What to do:
Check the listing below for lines that hold "single". How many are there? Please give only the number.
■ ■ ■
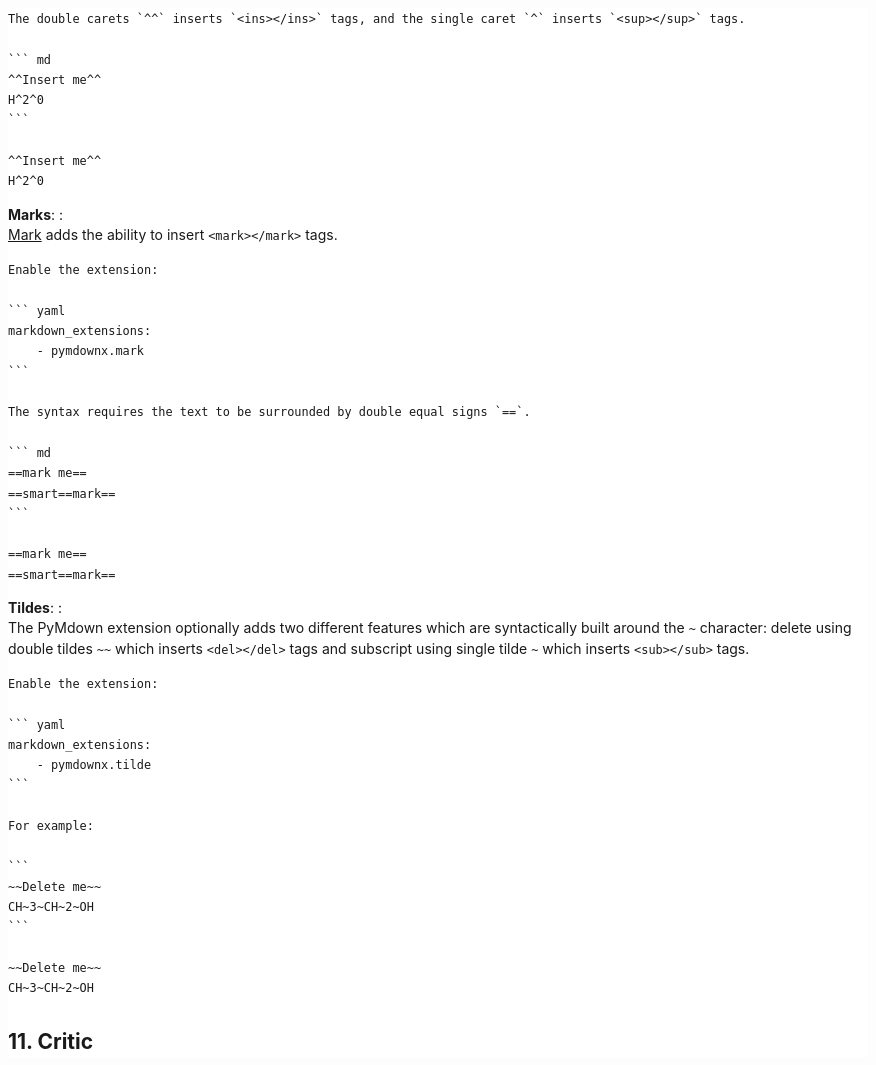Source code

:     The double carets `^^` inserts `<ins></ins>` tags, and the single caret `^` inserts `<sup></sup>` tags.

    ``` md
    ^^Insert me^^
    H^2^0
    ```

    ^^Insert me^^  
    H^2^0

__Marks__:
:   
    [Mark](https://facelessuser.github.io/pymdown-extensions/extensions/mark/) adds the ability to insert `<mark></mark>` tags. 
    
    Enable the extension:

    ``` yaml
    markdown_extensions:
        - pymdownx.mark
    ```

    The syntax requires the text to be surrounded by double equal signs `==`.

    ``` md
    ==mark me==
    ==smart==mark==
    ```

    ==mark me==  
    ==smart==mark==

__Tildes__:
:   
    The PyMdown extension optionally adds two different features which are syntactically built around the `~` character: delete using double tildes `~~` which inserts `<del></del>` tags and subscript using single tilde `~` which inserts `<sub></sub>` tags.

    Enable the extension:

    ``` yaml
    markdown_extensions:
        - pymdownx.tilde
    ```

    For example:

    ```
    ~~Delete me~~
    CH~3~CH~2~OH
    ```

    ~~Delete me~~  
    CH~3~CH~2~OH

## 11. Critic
■ ■ ■
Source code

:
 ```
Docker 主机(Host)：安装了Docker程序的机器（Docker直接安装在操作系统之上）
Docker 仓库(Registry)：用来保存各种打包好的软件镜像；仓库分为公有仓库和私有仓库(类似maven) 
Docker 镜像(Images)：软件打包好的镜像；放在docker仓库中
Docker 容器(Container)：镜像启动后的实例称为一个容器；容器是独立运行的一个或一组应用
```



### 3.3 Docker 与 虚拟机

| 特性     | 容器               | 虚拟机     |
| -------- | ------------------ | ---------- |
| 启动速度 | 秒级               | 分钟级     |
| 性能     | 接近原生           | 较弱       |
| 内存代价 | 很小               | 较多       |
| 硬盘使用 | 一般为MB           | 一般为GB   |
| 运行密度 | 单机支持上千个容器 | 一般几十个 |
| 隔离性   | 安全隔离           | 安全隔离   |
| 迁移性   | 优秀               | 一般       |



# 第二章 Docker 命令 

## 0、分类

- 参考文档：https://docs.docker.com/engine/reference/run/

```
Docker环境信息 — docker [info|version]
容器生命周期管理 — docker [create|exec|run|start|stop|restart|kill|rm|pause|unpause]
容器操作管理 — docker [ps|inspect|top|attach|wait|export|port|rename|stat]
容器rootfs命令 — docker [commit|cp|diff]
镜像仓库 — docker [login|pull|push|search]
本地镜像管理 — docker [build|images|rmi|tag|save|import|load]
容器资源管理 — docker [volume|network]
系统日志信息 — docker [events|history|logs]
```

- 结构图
■ ■ ■
Completed exercise:
2